Based on Human Resource Management (4th Edition) by Alan Price - published by Cengage
The 'Work-life Balance 2000' baseline study was conducted jointly by the Institute for Employment Research, University of Warwick and IFF Research was commissioned by the UK Department of Education and Employment (DfEE) to give baseline information for the department's work-life balance campaign (HRMGuide.co.uk, November 20 2000). It is representative of national provision of work-life balance arrangements in places of work which have five or more employees. The study consists of two surveys:
- a survey of employers responsible for 2,500 workplaces in Great Britain;
- a further survey of around 7500 employees.
The study concludes that there is a widespread demand from employees for the right to balance work and home life. It also reveals that businesses prefer to offer stress counselling for the personal consequences of long working hours (49 per cent) rather than provide assistance for childcare (9 per cent).
1 in 9 of full-time employees (including men with children) work more than 60 hours every week. Two-thirds of male employees believe that part-time working would damage their career prospects. At the same there is a clear demand for greater flexibility - especially from fathers. In general, men seem to have a greater enthusiasm for working from home than do women. Virtually all the respondents to both surveys - employees and employers alike - agreed with the concept of work-life balance.
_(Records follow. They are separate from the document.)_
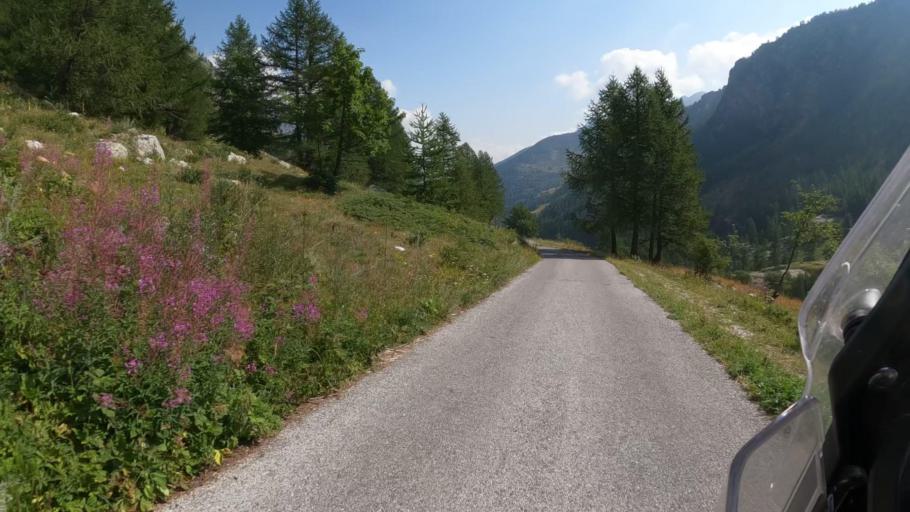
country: IT
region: Piedmont
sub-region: Provincia di Cuneo
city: Canosio
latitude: 44.4144
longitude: 7.0414
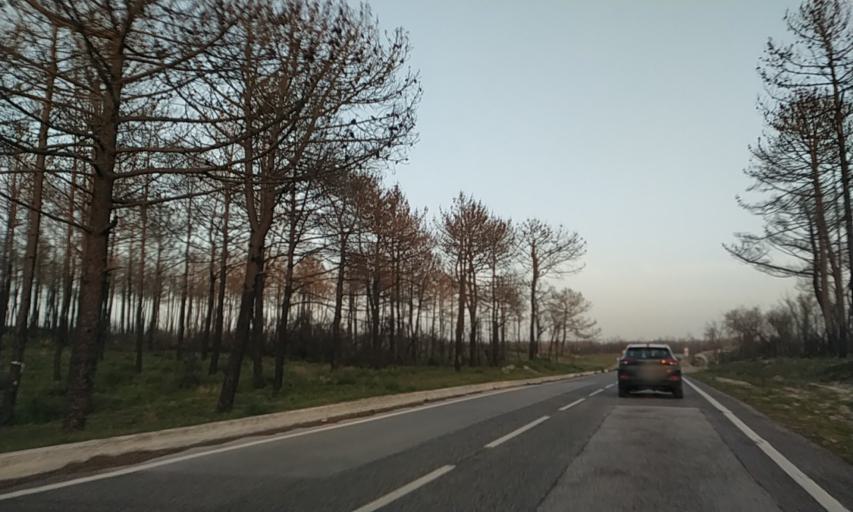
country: PT
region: Leiria
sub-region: Marinha Grande
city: Marinha Grande
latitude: 39.7506
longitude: -9.0128
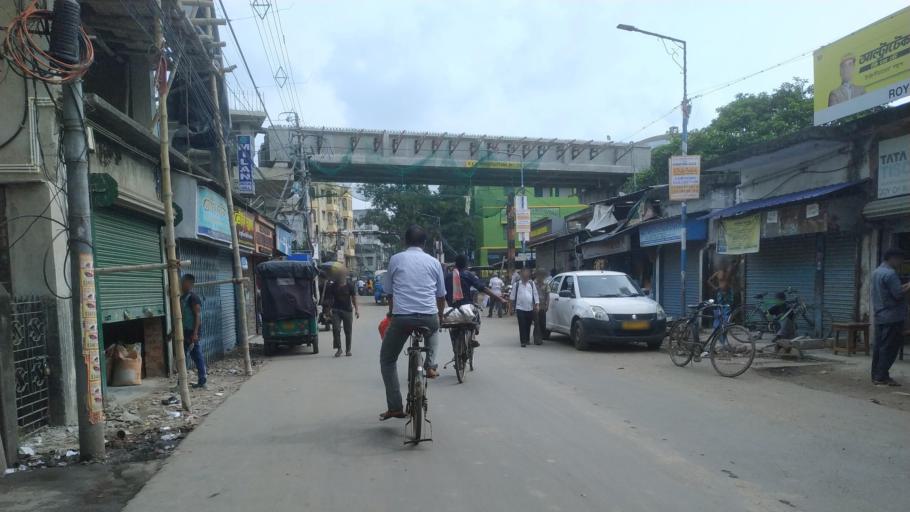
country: IN
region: West Bengal
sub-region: North 24 Parganas
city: Dam Dam
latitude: 22.6394
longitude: 88.4155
But 1 in 8 of employees still worked Saturdays and Sundays and around 20 per cent of employees worked for 24-hour/7-day-week businesses.
Other conclusions of the study were:
- 80 per cent of workplaces had employees who worked more than their standard hours with 39 per cent doing so without extra pay;
- just 20 per cent of employers were fully aware of increased maternity leave rights and 24 per cent fully aware of new paternal leave rights;
- 25 per cent of entitled female employees took less than 18 weeks maternity leave;
- 55 per cent of employers consider it acceptable to allow staff to move from full-time to part-time work in some cases;
- 24 per cent of employees now work flexitime with 12 per cent working only during school terms
- 56 per cent of women preferred flexible working - for example, part-time or home-based - after a pregnancy to having a longer maternity leave period.